Der Internationale Strafgerichtshof (IStGH) plant die Eröffnung von zwei Verfahren wegen Kriegsverbrechen im Zusammenhang mit der russischen Invasion in der Ukraine, berichten die „New York Times“ und „Reuters“.

Laut „New York Times“ handelt es sich um die ersten internationalen Anklagen seit Beginn des russischen Einmarschs in der Ukraine. Der erste Fall, der vor den IStGH kommen soll, betreffe die angebliche Entführung ukrainischer Kinder durch Russland. Im zweiten Fall gehe es um systematische Angriffe der russischen Armee auf die zivile Infrastruktur der Ukraine, einschließlich der Wasser- und Stromversorgung.

IStGH-Anwalt Karim Ahmad Khan besuchte letzten Monat die Ukraine, um Russlands Angriffe auf das Stromnetz und andere zivile Infrastrukturen zu untersuchen. Während des Besuchs sagte Khan zu Reportern, dass „eindeutig“ ein Muster auszumachen sei, sprich dass die die Angriffe gezielt und von langer Hand geplant gewesen seien.

Unzählige ukrainische Kinder verschleppt und zur Adoption in Russland freigegeben

Anfang März wiederum berichtete CNN über die 15-jährige Arina Jaissiuk, eines von 345 ukrainischen Kindern, die nach ukrainischen Angaben seit dem Einmarsch Russlands am 24. Februar 2022 verschwunden sind.

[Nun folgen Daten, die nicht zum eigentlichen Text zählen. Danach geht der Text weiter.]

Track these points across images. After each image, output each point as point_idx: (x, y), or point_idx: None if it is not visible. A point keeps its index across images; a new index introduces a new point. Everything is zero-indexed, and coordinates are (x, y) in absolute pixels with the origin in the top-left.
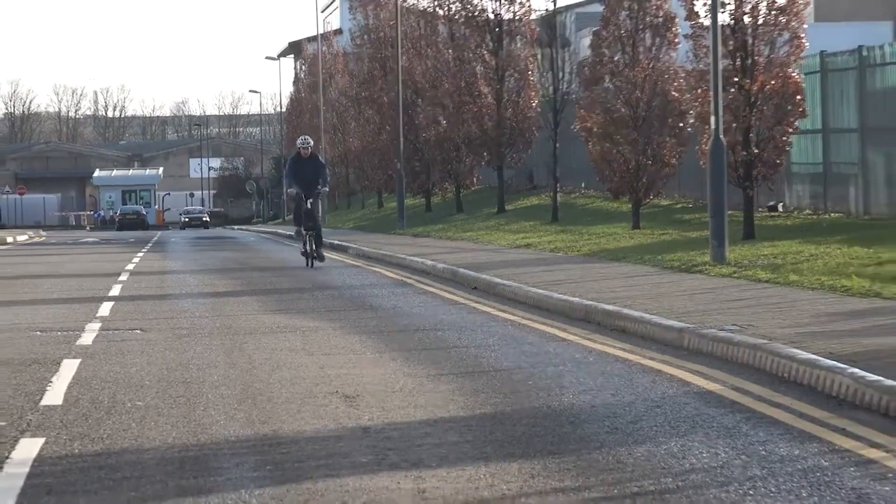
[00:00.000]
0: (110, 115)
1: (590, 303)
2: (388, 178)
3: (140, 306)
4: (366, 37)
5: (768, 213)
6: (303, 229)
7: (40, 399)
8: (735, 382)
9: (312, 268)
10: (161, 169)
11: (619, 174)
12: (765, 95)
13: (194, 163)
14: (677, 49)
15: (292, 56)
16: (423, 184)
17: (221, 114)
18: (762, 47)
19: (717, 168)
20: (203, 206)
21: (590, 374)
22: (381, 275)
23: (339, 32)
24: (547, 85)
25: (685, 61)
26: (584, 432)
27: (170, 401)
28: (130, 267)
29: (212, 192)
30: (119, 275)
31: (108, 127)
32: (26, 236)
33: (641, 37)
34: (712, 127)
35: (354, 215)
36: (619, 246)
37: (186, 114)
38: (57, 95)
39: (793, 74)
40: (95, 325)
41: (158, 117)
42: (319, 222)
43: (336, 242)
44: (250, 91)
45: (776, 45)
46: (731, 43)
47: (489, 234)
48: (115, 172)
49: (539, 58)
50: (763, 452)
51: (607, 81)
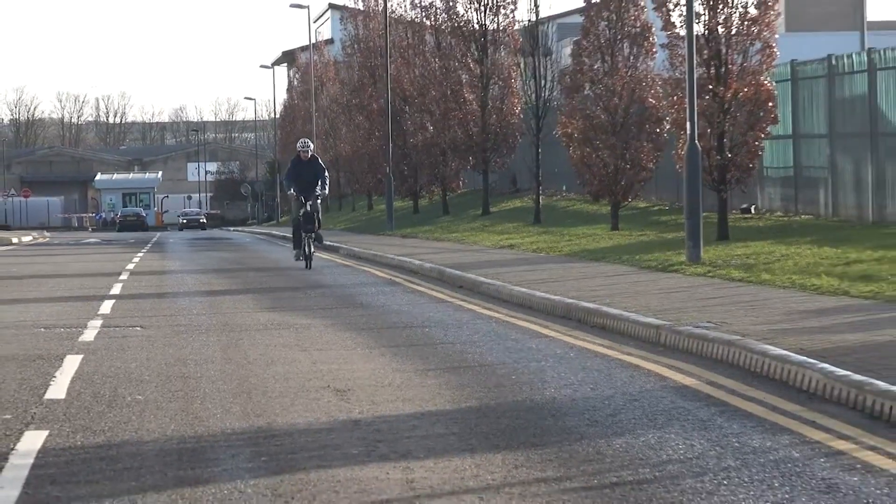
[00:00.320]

Die ukrainische Regierung behauptet, dass viele der vermissten Kinder gewaltsam nach Russland gebracht worden seien. Moskau seinerseits bestreitet nicht, ukrainische Kinder entführt zu haben. Die Adoption verschleppter Kinder durch russische Familien ist ein Kernstück der russischen Propaganda.

Ein hochrangiger ukrainischer Beamter erklärte am Montag gegenüber TV-Nachrichtensender „CNN“, dass die Ukraine den Internationalen Strafgerichtshof schon seit einiger Zeit dazu dränge, Haftbefehle gegen russische Personen im Zusammenhang mit dem Krieg in der Ukraine zu erlassen.

“Die Ukraine hat darauf gedrängt, dass russische Beamte, die in Kriegsverbrechen verwickelt sind, vom IStGH strafrechtlich verfolgt werden, bis hin zum russischen Präsidenten Wladimir Putin, der letztlich verantwortlich ist”, sagte der Beamte.

Die Zahl der Ermittlungsverfahren zu Kriegsverbrechen wächst in der Ukraine nahezu täglich. Mehr als 60.000 Fälle dokumentierten die ukrainischen Behörden bislang, wie jüngst der Generalstaatsanwalt in Kiew mitteilte. Dabei geht es um gezielte Angriffe des russischen Militärs auf die zivile Infrastruktur, um die Ermordung von Zivilisten, wie in Butscha im vergangenen Jahr, um Folter, sexuelle Gewalt und die Verschleppung von ukrainischen Kindern und Jugendlichen.